For the past 27 years, children staying at the YWCA residence, children from the family shelter, and children from our extended community have awakened to say, “I’m going to My Friends’ House today.” And thanks to the efforts of longtime educator Karen Bayne, care at the YWCA childcare center, My Friends’ House, is very much like visiting a real family—the home of a friend.
In 1987 Karen brought her unique idea of childcare to life when the YWCA opened My Friends’ House. Her vision was of a family-like environment where parents and teachers would work together for the good of each child and where babies, toddlers and preschoolers could play and learn together.
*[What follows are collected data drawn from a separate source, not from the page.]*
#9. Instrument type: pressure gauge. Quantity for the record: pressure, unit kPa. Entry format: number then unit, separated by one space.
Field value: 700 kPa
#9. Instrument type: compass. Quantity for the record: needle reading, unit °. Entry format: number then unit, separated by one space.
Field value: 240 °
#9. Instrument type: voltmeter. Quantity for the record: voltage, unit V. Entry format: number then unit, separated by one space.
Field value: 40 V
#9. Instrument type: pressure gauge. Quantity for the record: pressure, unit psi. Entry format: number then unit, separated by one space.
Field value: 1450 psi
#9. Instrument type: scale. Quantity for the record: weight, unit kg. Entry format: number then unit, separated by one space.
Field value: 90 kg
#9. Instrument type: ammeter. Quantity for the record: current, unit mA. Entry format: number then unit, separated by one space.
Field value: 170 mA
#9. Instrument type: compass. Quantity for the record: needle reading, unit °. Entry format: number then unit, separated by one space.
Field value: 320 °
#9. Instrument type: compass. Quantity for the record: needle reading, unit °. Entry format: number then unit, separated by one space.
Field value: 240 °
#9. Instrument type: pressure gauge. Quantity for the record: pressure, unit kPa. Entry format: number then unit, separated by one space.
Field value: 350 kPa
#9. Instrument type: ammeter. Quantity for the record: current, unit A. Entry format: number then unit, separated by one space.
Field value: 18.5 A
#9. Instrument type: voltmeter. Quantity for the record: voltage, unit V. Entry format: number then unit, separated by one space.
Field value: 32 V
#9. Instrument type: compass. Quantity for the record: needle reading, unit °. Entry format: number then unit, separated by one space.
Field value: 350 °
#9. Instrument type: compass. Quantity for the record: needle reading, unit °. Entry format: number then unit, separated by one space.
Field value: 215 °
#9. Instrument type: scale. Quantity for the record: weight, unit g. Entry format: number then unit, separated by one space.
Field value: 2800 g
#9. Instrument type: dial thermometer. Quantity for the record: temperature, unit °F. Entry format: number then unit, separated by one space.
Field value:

What might seem obvious today was at the time fairly radical. State licensing for childcare dictated that each age group be cared for in a separate room with separate adults, a situation that Karen saw as unnatural. Separating siblings is particularly difficult for children who may already be separated from one or both parents because of conflict, substance abuse or financial troubles.
Fortunately, Karen said, “I didn’t have to fight anybody here. I was totally supported by the YWCA and the Board.” So the YWCA and Karen petitioned the state for an exception. Not only was the request granted, their determination resulted in changing the childcare licensing regulations in Washington.
The program began in a home that was renovated with help from a generous community. In fact, donations fell into place so easily that her colleagues began to suspect Karen had supernatural powers. If she talked about needing a refrigerator, the phone would ring with a refrigerator donation. When they needed new phones, a local business would offer a multiline phone system.
The house was rebuilt in 2001 thanks to the generosity of the Mussman family, and it continues to feel like a second home to many children—a safe, inclusive place with support not just for children, but for families.
In a 2008 StoryCorps interview, one of thousands of recordings archived at the Library of Congress, Karen reminisced with another past Director, Nancy Butler, about one of the many children in their care who especially needed stability. The child’s mother struggled with substance abuse, and through years of alternating between foster care and her mother, My Friends’ House remained a constant in the little girl’s life while her mother worked toward a successful recovery.
Karen continues to enjoy working with children as a private tutor and a proud grandmother. When Karen visits My Friends’ House today to provide staff training or say hello, she is delighted to see that the family model is still in place and that the teachers continue to focus on the needs of the children. It isn’t just daycare, she said: It’s childcare. “Every decision is made for the good of the child.”